All right, I'll admit that I find the ubiquity of the tepid "Happy Holidays" euphemism a bit tiresome, but that's the extent of it. It doesn't even rise to the level of an "annoyance" for me. (I'm more annoyed every morning in the coffee shop when I invariably get in line behind some girl who orders a pumpkin spice soy vanilla latte with half skim milk, two Equals® and a Splenda®, when all I want is a large black.)
And the "Happy Holidays" crowd is certainly less annoying than the culture warriors who are convinced this is all part of a concerted "war on Christmas." Think about it, people. This PC crowd isn't about to wage war on anything. The most you could expect from them is a vaguely worded U.N. resolution against Christmas. War? Gimme a break.
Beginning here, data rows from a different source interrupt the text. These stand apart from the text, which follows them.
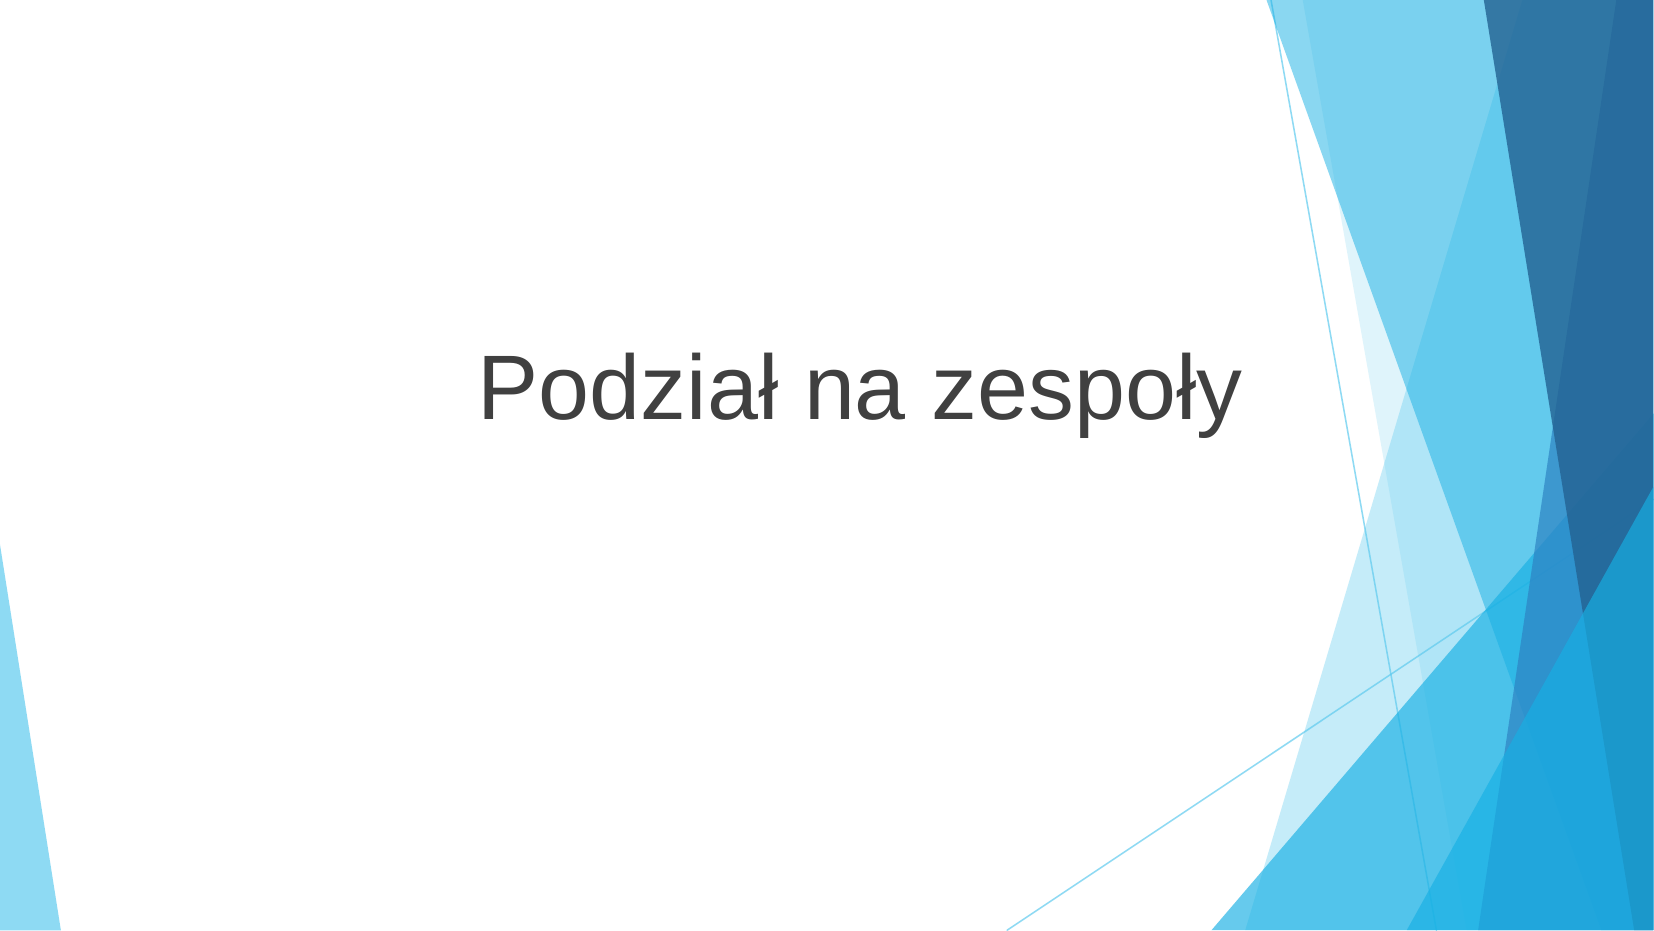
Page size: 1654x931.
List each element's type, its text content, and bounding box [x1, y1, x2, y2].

subtitle Podział na zespoły [0, 0, 1654, 766]
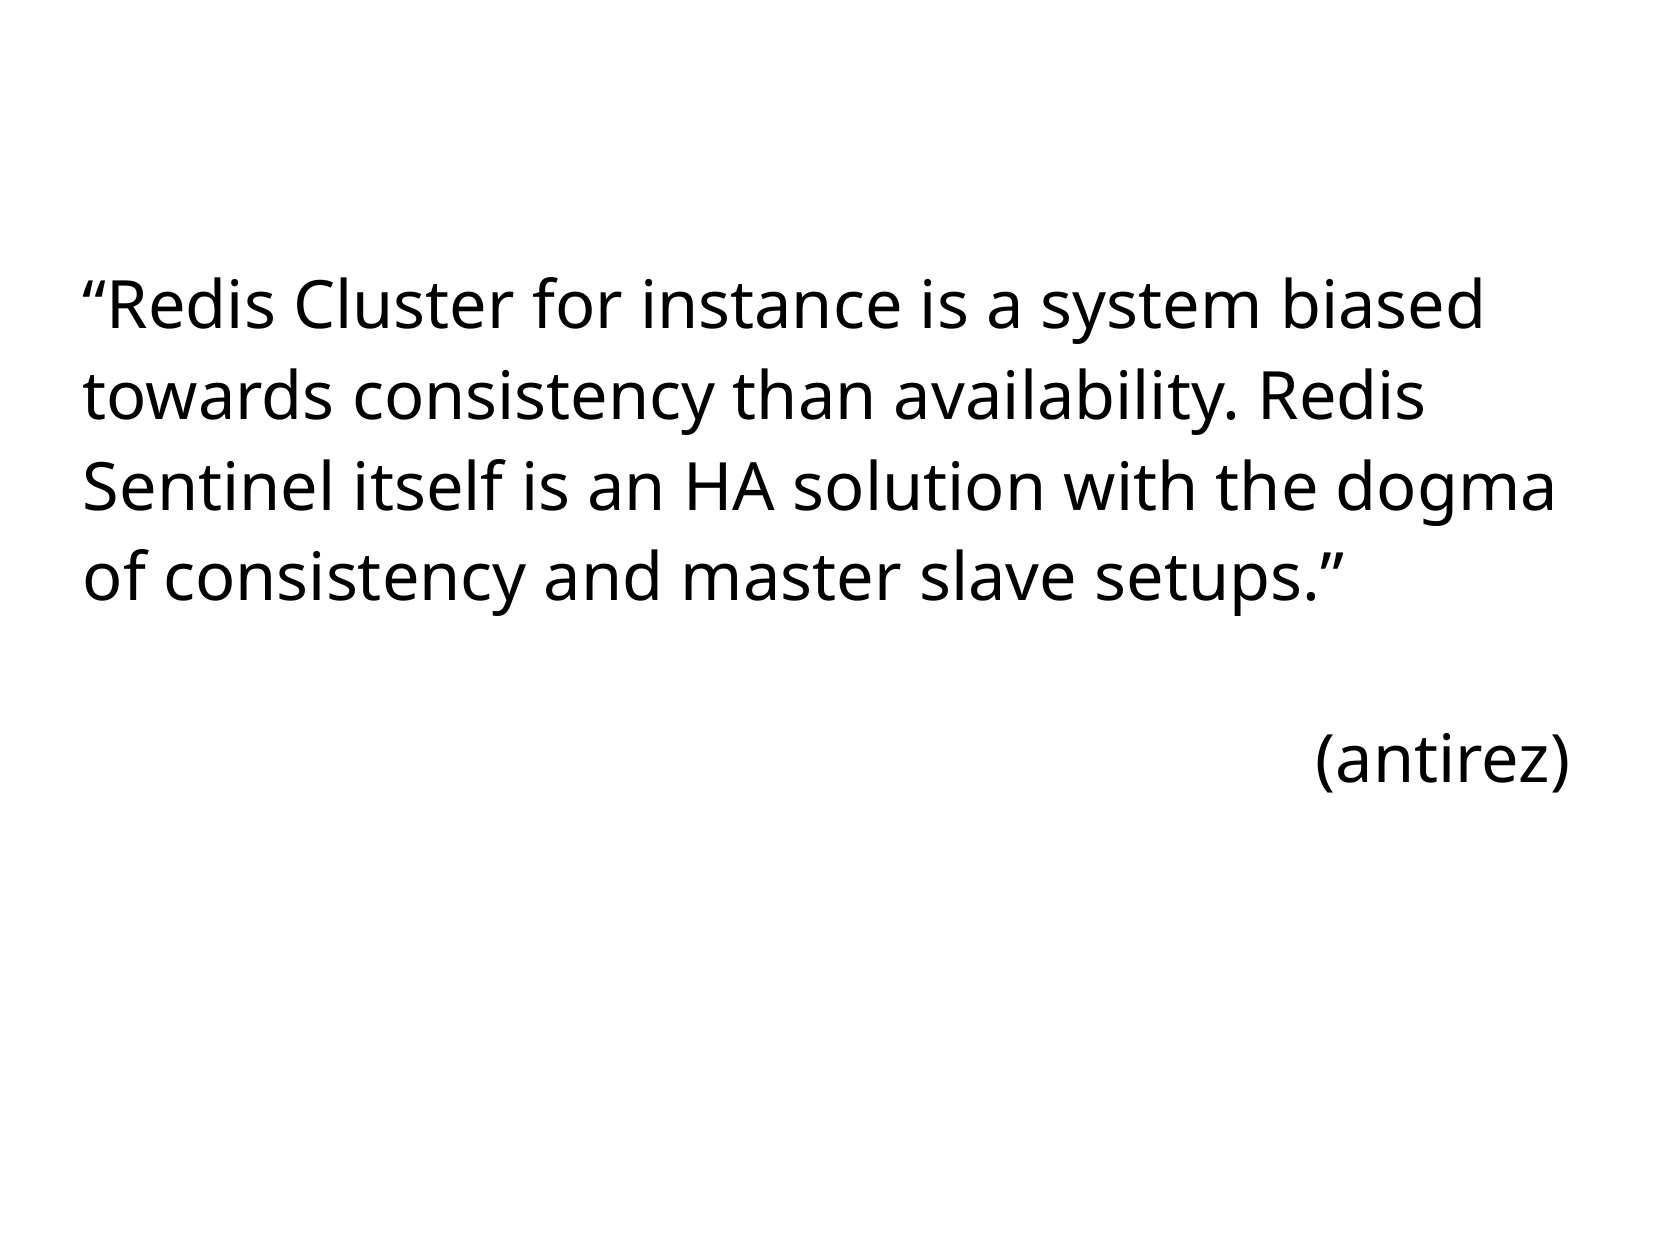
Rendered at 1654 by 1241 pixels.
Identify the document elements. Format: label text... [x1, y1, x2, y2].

subtitle “Redis Cluster for instance is a system biased towards consistency than availability. Redis Sentinel itself is an HA solution with the dogma of consistency and master slave setups.” (antirez) [82, 49, 1571, 1010]
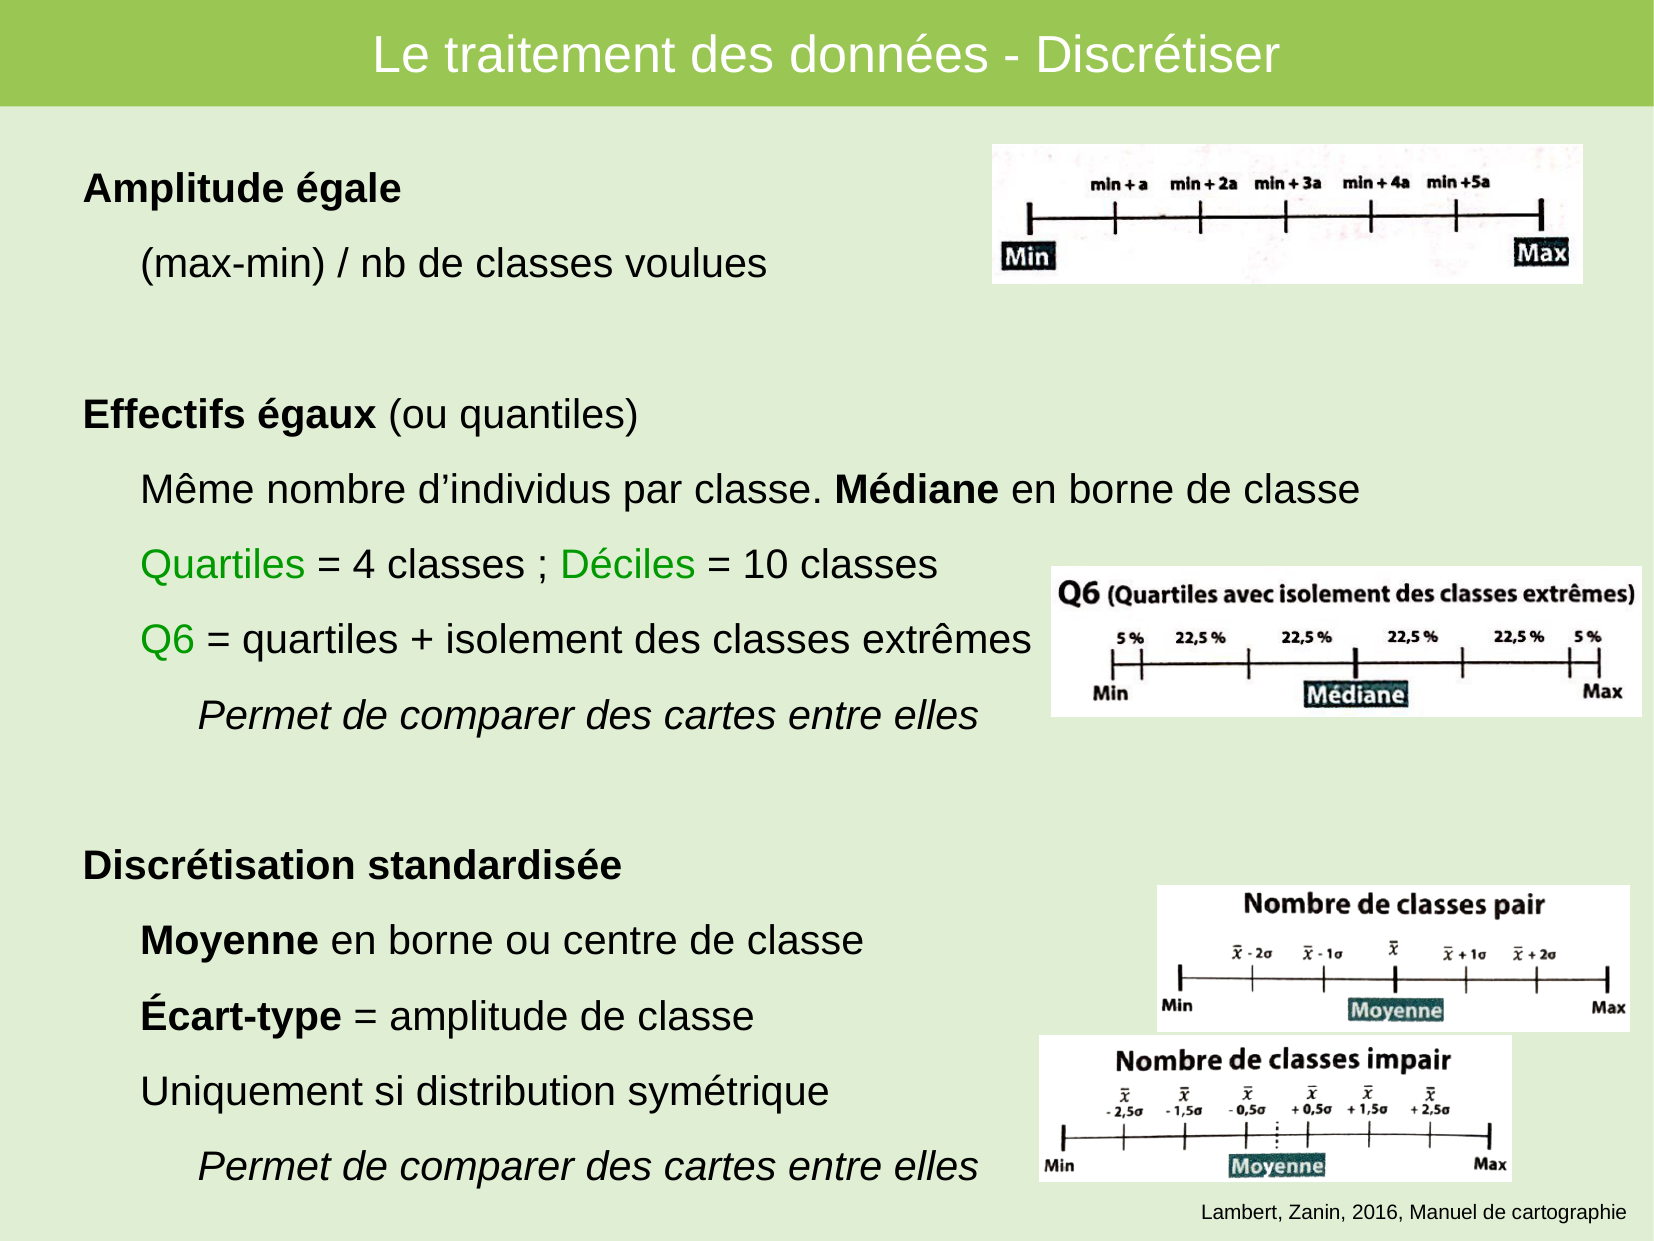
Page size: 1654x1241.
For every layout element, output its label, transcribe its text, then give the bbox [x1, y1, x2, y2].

picture [992, 144, 1583, 284]
picture [1039, 1035, 1512, 1182]
list Amplitude égale (max-min) / nb de classes voulues Effectifs égaux (ou quantiles) Même nombre d’individus par classe. Médiane en borne de classe Quartiles = 4 classes ; Déciles = 10 classes Q6 = quartiles + isolement des classes extrêmes Permet de comparer des cartes entre elles Discrétisation standardisée Moyenne en borne ou centre de classe Écart-type = amplitude de classe Uniquement si distribution symétrique Permet de comparer des cartes entre elles [82, 165, 1571, 1193]
picture [1157, 885, 1630, 1032]
picture [1051, 566, 1642, 717]
title Le traitement des données - Discrétiser [82, 19, 1571, 89]
text_box Lambert, Zanin, 2016, Manuel de cartographie [1015, 1192, 1642, 1232]
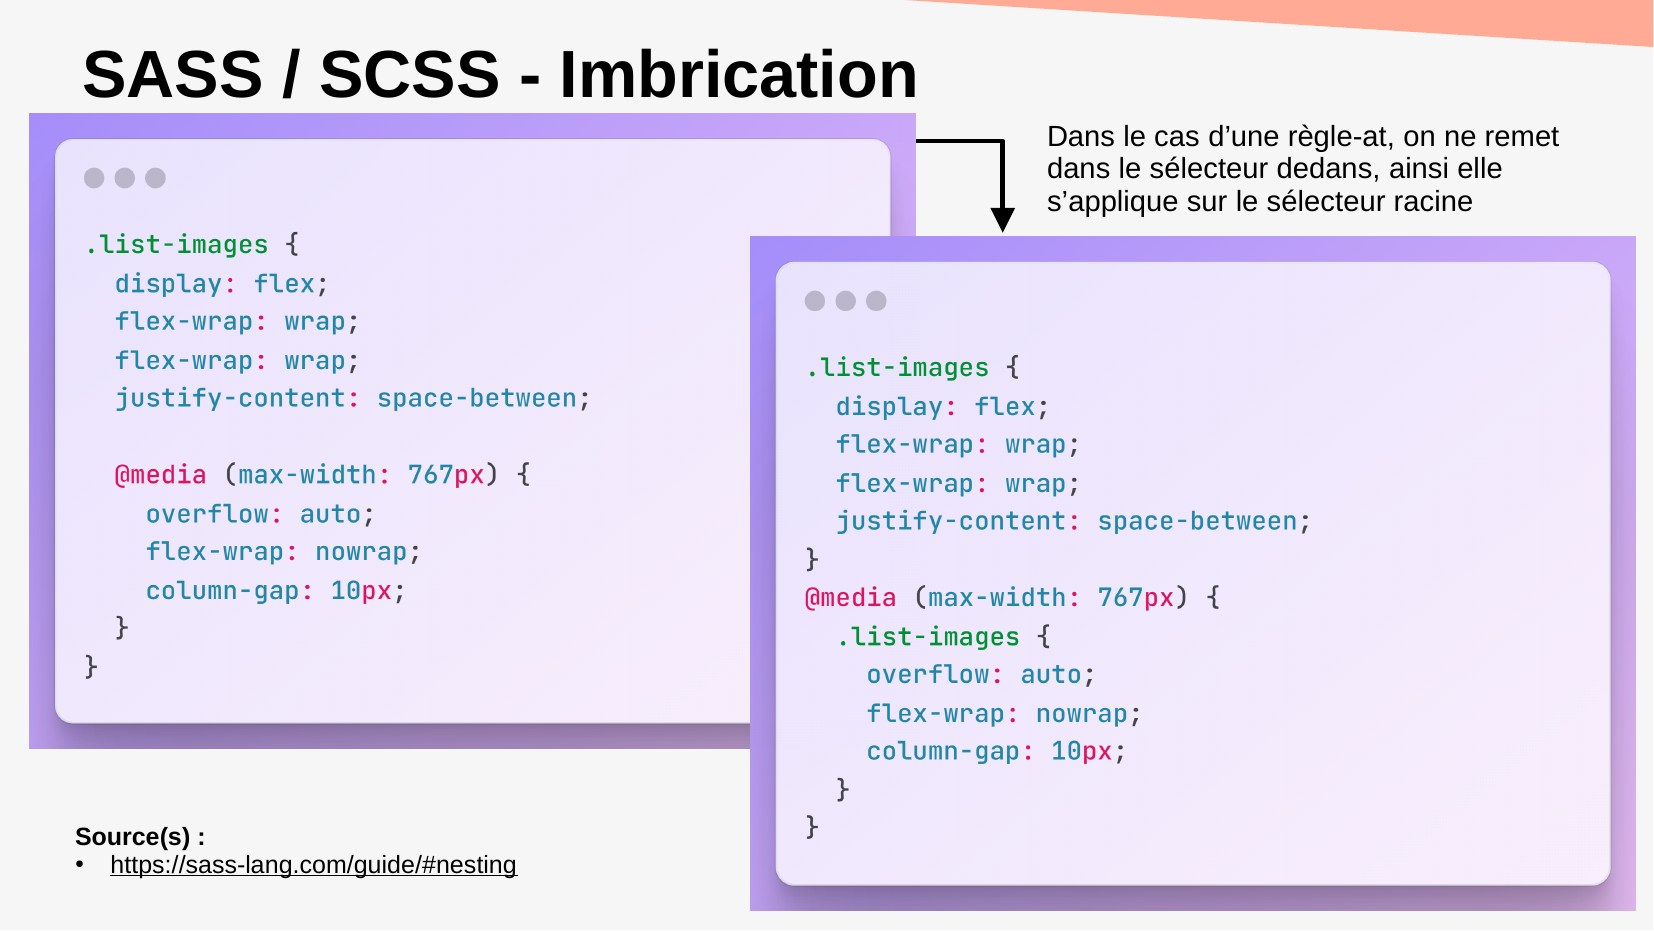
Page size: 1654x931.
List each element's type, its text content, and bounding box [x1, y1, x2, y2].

So I just stay out of that fight altogether. Nonetheless, there are still sinister forces at work which really do undermine this very important holiday and rob it of its significance in subtle yet undeniable ways. I'm talking about white lights. I'm sick to death of BORING white bloody lights already.
Granted, part of this is a result of my own upbringing. I'm rebelling against my mom's draconian "all white light" policy. I have very fond, warm and fuzzy memories of Christmas being a dazzling, almost psychedelic festival of rainbow-colored incandescence, both inside our house and out. Then, when I was still a very young age, Mom decided that such displays were tacky and garish. She decided that miniature white lights on the tree were tasteful and refined.
To be fair to mom, this was back in the late sixties, and she was reacting to admitted abominations such as this:
I was sad when she decided to donate the aluminum tree to my first-grade classroom, but she did have a point. The problem is that her white light "phase" turned out not to be a passing trend at all, but a new way of life. Thirty-five years out, and she's still
as color-averse as Johnny Cash at a funeral.
And it's not just her, it's everyone. White lights are all over the place. Not only in people's homes, but in public squares, city sidewalks, restaurants, used car lots, you name it. Even worse, more and more public places have taken to leaving the white lights up year-round. This, of course, even further erodes the special, celebratory nature of Christmas light displays.
The time has come, people, to take a stand. What is this, Christmas or a Chili's parking lot? We have to decide once and for all. And this year I'm taking a stand. Our Christmas tree is lit entirely in blue, and the front porch is a brilliant beacon of every single color I could lay my hands on -- except for white. There are no white lights anywhere in or near my house. Not one.